Streamlit memory issue

Our team is experiencing an issue with the memory usage of our Streamlit app when deployed on Heroku. The memory allocated starts growing and looks like it is never released. At a certain threshold ( in line with this behaviour https://stackoverflow.com/questions/25348251/when-do-heroku-dynos-use-swap-memory ) swap memory starts to be filled. Quickly the application reaches the memory limit, “R14 quota exceeded” warnings are triggered. RSS and SWAP memory keep growing reaching > 170% memory usage, then, an “R15 memory quota vastly exceeded” is triggered and soon the application crashes. After every restart the pattern repeats.

RELEVANT INFO:

  • Python version: 3.10.5
  • Streamlit version: 1.37.0 (see next comment)
  • Streamlit version has been updated recently: From 1.32.2 to 1.37.0. We started experiencing the problem after this update.
  • The application use a wide variety of Streamlit elements, cache mechanisms included.
  • Running the application in local (on Mac OS) works smoothly with the expected memory behaviour (allocate and release). Following the screenshot representing memory allocation after reproducing in local:

WHAT WE TRIED:

There are a good amount of recent treads regarding memory problems with Streamlit applications deployed on Linux, this sounds like our scenario as well (again, running locally on Mac OS works perfectly) but no relevant explanations/solutions have been suggested so far:

1 Like

Furthermore, what would you suggest to do in the short term as a workaround for this problem?
Production environment is impacted and the problem is serious, need to put the app in a safer spot asap.

Possible changes that comes to my mind:

  1. Scale UP - Increase Heroku memory (Dyno size/number of Dynos) : Expensive and effectively would only post-pone the crash (we have daily restart in place though).
  2. Switch to st.cache_data - Refactor the code avoiding to handle cache directly through st.session_state (dictionary) but instead use st.cache_data annotations (and similars), maybe specifying ttl/max entries : Refactor would still take some time and there’s no guarantee that problem would be solved.
  3. Switch from Heroku to AWS - Change hosting platform : there are evidences that the same problem might happen with AWS as well ( Memory leak when hosting streamlit v1.34 app on AWS EC2 instance via Linux docker container).

Any other solution or comment on the proposed ones would be really appreciated :pray:

cache_data would be the best option as it reuses the cache across all users, unlike session_state that creates a duplicate for each active session on the server

1 Like

Thank you , @SiddhantSadangi for the valuable tip.

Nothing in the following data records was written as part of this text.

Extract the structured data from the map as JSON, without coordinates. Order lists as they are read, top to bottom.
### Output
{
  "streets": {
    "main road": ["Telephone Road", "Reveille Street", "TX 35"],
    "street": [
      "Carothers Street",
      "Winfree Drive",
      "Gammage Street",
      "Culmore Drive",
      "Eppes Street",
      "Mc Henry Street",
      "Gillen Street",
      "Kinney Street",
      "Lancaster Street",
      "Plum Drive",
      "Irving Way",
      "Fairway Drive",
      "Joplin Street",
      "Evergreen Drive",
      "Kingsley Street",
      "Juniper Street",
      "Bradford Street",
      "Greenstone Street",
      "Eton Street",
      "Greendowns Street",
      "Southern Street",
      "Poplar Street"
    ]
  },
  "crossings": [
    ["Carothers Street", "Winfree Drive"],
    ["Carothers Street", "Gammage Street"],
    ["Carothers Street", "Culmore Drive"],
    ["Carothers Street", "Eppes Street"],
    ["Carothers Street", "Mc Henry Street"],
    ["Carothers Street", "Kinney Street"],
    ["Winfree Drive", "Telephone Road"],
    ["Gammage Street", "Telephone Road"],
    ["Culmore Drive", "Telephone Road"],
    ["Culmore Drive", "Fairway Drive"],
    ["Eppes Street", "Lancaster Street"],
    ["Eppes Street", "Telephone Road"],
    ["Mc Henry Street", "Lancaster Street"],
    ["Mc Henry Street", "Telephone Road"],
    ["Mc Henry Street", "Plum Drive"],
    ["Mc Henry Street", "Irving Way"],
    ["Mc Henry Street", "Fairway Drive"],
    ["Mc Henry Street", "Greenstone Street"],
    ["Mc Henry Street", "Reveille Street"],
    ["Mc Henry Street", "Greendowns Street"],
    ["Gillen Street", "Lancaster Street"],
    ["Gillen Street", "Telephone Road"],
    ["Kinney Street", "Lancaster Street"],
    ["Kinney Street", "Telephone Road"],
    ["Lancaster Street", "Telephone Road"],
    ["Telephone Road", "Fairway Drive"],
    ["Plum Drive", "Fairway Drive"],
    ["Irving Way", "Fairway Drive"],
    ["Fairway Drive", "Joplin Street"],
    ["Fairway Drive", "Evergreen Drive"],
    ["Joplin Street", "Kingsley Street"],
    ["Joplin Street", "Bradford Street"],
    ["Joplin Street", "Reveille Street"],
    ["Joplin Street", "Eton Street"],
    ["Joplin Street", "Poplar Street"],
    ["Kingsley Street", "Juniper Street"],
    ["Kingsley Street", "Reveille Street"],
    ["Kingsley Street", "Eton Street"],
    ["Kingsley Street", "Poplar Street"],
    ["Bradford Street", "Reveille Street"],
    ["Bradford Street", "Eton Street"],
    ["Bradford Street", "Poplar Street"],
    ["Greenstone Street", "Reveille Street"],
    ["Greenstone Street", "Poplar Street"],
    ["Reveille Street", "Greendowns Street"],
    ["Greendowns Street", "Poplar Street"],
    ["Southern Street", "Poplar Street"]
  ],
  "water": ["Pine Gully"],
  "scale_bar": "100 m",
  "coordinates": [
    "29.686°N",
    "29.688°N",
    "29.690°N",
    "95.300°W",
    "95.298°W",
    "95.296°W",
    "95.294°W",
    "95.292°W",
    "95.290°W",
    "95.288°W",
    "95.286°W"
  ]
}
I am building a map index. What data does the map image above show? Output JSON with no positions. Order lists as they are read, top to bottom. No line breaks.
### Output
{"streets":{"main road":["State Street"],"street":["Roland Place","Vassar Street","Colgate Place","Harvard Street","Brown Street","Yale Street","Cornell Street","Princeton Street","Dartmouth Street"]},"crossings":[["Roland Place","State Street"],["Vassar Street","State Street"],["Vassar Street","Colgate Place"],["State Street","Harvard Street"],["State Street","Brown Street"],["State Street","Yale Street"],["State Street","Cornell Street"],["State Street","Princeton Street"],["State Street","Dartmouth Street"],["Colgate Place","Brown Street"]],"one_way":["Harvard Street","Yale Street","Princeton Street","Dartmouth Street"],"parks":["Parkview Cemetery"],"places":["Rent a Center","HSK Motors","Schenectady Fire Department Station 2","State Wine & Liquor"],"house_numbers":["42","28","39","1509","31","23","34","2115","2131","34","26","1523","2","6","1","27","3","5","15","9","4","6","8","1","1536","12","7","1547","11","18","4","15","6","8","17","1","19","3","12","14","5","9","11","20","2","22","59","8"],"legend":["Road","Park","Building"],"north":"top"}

That is indeed something we are already planning in our roadmap.

However, it is worth to notice that the issue with the memory we are experiencing takes place with just one active session, it is not a theme of multiple user concurrency.

1 Like

Hey @Pietro! I don’t have a good answer in form of a fix or so for you yet but just wanted to acknowledge the issue. I will bring it up with the team. Do you have multiple apps where you experience this or just this single one? Is it possible to share a minimal example that still reproduces the issue for you? And just to confirm: the same app worked fine without any issues in 1.32 but after the update to 1.37, you started to observe the issue right?

Greetings @raethlein !
No, this is our only product based on Streamlit. The application is pretty complex and we cannot share details. However, we understand that being able to reproduce the problem would be extremely valuable for the analysis. We will try to set up a minimal example that reflects our codebase and reproduce the problem to share with you (might require some days).

Furthermore, I want to clarify what are our thoughts on the version update change: Our application changes and evolve quite often and it could be just a coincidence that we started experiencing the problem with timings similar to the version update. Indeed, other tickets (listed above) report the same issue with versions previous to 1.32.

Thank you for the support, I will keep you posted in case other evidences come up and will try to provide you an example. Last thing, I want to recall that is not related to multiple user usage and that we are still stuck with this problem in production.

1 Like

Thanks for your support @Pietro! I hope together we can get to the bottom of this :slightly_smiling_face:
Since you reported that it works just fine on macOS it sounds like its not an app issue though, so I am curious to learn what the culprit is.

1 Like

Hi @raethlein @SiddhantSadangi , we have reproduced the issue here: https://github.com/Tamarix-Technologies/streamlit-issue.

This simple application loads some random tables and stores them in the session state in page 1 and page 2. Page 3 displays a tab that lets you: A) upload more custom user data. B) see all the data in cache for the user. Also, as soon as the user / user data name changes, session state gets cleared.

The memory behaviour in local (macOS Sonoma 14.6.1, M1 pro, 16 gb memory) looks quite normal (profiled using the python library memory_profiler), memory usage goes up and down and in particular goes close to 0 when the user is changed (session state is cleared):

However, when deployed on heroku https://streamlit-issue-e50b58e3c566.herokuapp.com/ it keeps going up and after an hour of inactivity it still remains very high:

This application resembles ours, hopefully this replica will help you understand what is going on.
Thank you for your support, please keep us posted.